> Extract to read
━━━━━━━━━━━━━━━━

THE BRIDES OF DRACULA (1960) – The Dungeon Review!
Terence Fisher directed several films for Hammer Film Productions. Most of the titles Fisher directed were during Hammer’s heyday in the 1950’s and 1960’s and are some of the studio’s best. Among his outstanding entries are The Curse of Frankenstein, Dracula, The Hound of the Baskervilles, The Mummy, The Curse of the Werewolf, The Gorgon and The Devil Rides Out. The Devil Rides Out is without a doubt, one of my favourite Hammer films of all time. I contributed a review for The Devil Rides Out to friend of the dungeon Basement Scream’s feature “Six Weeks of Satan” (to read the review click here). Terence Fisher directs The Brides of Dracula with stylish flare and a touch of sexy and the result is positively captivating!
Marianne Danielle has travelled a long distance by carriage to take a position as a teacher in an all girl’s boarding school. Along her travels the carriage driver stops at an inn and leaves Marianne to fend for herself. She is befriended by the Baroness Meinster who invites her to stay at the family estate. The Baroness’ it turns out has a son who she is keeping hidden from the townsfolk. The Baroness does not divulge to Marianne why she is imprisoning her own son only that there is a very good reason for doing so. When Marianne meets the Baron he appears to be ready to jump from the balcony to his death. She comes running to him only to discover he is in chains. The charming and handsome Baron paints a very different picture for Marianne of the reasons he is imprisoned in his own home. Falling for him instantly Marianne rushes to find the key that will unlock his chains. Marianne has no idea the evil she has unleashed, but she soon will.
Despite the lack of Dracula himself, The Brides of Dracula is a sequel of sorts. While Christopher Lee is absent the always excellent Peter Cushing is back as Dr J. Van Helsing. The performances are perfect by the entire cast. Our lovely Teacher Marianne is played by Yvonne Monlaur who is downright adorable. It is she who unleashes the naughty Baron Meinster played with devilish mischief by David Peel. Under the guise of a romantic gesture the Baron lures himself females to grow his vampire army. One of my favourite characters is Greta. Greta was charged to care for the Baron by his mother insuring he stay hidden, tethered and fed. Greta cackles madly at the discovery the Baron has been freed, and fulfills her duties as his human servant. Greta aids with such grim tasks as helping new vamps claw their way out of their coffins! Freda Jackson is fantastic as Greta creating a character that is both amusing and spooky. The icy Baroness Meinster is conflicted and realizes her decision to keep her son alive is a dangerous and foolish one. Marita Hunt plays the Baroness with sophistication and confidence and an air of self importance. There is no mistaking that she is indeed “the Baroness”. Last and certainly not least is the wonderful Peter Cushing. The serious and efficient Mr. Van Helsing can also show sensitivity and concern when necessary. Peter Cushing brings the perfect balance to the role creating a Van Helsing that is both very likable and credible. Cushing would reprise his role as Van Helsing for Hammer several more times after this.

━━━━━━━━━━━━━━━━

> Material to process

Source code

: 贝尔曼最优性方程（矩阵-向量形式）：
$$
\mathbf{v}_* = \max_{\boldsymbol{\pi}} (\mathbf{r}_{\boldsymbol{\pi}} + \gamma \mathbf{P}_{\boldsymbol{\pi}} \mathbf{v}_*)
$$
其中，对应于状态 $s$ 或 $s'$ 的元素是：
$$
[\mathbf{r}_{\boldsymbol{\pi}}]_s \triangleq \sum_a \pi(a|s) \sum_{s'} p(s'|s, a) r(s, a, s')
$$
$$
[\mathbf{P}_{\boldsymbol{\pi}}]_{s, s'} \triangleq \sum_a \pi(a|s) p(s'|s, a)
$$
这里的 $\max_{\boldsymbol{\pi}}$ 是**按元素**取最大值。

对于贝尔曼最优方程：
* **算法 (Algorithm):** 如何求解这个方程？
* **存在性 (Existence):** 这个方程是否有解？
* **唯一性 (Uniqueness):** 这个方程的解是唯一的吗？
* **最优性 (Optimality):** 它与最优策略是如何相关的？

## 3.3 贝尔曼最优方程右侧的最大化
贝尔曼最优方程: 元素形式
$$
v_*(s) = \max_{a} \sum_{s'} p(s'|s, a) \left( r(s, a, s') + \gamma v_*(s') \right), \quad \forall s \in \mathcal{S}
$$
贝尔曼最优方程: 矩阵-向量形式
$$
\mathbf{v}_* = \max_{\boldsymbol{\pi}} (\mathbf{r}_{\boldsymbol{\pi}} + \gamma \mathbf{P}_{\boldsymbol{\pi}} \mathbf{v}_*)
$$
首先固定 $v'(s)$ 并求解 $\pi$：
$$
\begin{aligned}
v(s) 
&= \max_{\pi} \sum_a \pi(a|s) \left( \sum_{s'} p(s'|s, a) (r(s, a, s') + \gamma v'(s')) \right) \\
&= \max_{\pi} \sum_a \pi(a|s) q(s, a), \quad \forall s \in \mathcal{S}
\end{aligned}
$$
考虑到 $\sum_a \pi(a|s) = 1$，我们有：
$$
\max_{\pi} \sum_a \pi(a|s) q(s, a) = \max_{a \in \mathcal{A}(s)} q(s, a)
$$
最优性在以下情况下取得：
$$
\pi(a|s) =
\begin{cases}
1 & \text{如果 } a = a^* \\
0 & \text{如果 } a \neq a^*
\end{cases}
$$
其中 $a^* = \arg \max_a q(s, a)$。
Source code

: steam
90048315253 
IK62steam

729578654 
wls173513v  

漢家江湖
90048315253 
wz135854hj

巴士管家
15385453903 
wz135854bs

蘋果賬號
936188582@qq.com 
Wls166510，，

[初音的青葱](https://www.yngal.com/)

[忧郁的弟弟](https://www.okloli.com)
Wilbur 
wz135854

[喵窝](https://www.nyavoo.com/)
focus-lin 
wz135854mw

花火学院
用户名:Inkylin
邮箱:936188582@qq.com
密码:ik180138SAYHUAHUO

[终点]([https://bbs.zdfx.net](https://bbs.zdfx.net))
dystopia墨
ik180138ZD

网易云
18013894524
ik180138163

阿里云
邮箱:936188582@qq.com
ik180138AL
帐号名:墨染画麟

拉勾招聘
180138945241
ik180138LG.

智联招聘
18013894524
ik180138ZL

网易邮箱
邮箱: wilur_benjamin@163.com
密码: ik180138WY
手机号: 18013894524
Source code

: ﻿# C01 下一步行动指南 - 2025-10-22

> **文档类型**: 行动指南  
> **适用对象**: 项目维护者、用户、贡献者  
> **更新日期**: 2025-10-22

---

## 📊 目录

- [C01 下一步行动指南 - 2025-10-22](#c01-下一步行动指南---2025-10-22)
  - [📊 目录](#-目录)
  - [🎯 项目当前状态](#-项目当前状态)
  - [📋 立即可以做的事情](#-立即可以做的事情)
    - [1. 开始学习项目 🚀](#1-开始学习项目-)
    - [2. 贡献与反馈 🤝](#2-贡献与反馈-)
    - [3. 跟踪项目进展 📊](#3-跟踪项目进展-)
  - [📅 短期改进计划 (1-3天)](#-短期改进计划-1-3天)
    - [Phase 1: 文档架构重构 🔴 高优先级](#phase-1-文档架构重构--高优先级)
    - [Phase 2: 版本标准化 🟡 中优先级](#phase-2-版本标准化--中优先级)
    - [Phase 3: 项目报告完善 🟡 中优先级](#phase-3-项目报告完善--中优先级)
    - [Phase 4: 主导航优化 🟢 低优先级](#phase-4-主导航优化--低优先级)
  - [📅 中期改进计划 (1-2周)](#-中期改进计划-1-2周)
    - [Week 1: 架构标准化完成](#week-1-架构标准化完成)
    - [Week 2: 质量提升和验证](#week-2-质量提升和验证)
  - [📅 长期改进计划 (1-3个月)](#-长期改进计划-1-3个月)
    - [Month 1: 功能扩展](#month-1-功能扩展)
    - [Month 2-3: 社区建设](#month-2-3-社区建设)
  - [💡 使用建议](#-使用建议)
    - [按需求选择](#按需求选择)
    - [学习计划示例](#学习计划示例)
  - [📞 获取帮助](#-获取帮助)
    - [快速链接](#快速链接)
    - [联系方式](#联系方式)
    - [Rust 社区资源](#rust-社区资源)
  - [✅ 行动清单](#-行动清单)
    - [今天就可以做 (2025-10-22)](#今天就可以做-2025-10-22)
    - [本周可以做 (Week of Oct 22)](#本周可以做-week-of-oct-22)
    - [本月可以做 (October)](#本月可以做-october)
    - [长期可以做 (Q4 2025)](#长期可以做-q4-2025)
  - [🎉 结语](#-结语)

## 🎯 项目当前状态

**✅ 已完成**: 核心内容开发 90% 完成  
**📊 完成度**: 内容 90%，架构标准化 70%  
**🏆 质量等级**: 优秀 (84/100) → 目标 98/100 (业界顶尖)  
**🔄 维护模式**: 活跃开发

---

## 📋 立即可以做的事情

━━━━━━━━━━━━━━━━

> Complete the following
a) In the film review, rewrite the stretch from "THE BRIDES OF DRACULA (1960)" through "is positively captivating!", changing "Hammer Film Productions" to "Hammer Films".
b) Pull out each line of the records that contains the word "Phase".
The film review and the records have nothing to do with each other.

> Solutions to the exercise
a)
THE BRIDES OF DRACULA (1960) – The Dungeon Review!
Terence Fisher directed several films for Hammer Films. Most of the titles Fisher directed were during Hammer’s heyday in the 1950’s and 1960’s and are some of the studio’s best. Among his outstanding entries are The Curse of Frankenstein, Dracula, The Hound of the Baskervilles, The Mummy, The Curse of the Werewolf, The Gorgon and The Devil Rides Out. The Devil Rides Out is without a doubt, one of my favourite Hammer films of all time. I contributed a review for The Devil Rides Out to friend of the dungeon Basement Scream’s feature “Six Weeks of Satan” (to read the review click here). Terence Fisher directs The Brides of Dracula with stylish flare and a touch of sexy and the result is positively captivating!

b)
    - [Phase 1: 文档架构重构 🔴 高优先级](#phase-1-文档架构重构--高优先级)
    - [Phase 2: 版本标准化 🟡 中优先级](#phase-2-版本标准化--中优先级)
    - [Phase 3: 项目报告完善 🟡 中优先级](#phase-3-项目报告完善--中优先级)
    - [Phase 4: 主导航优化 🟢 低优先级](#phase-4-主导航优化--低优先级)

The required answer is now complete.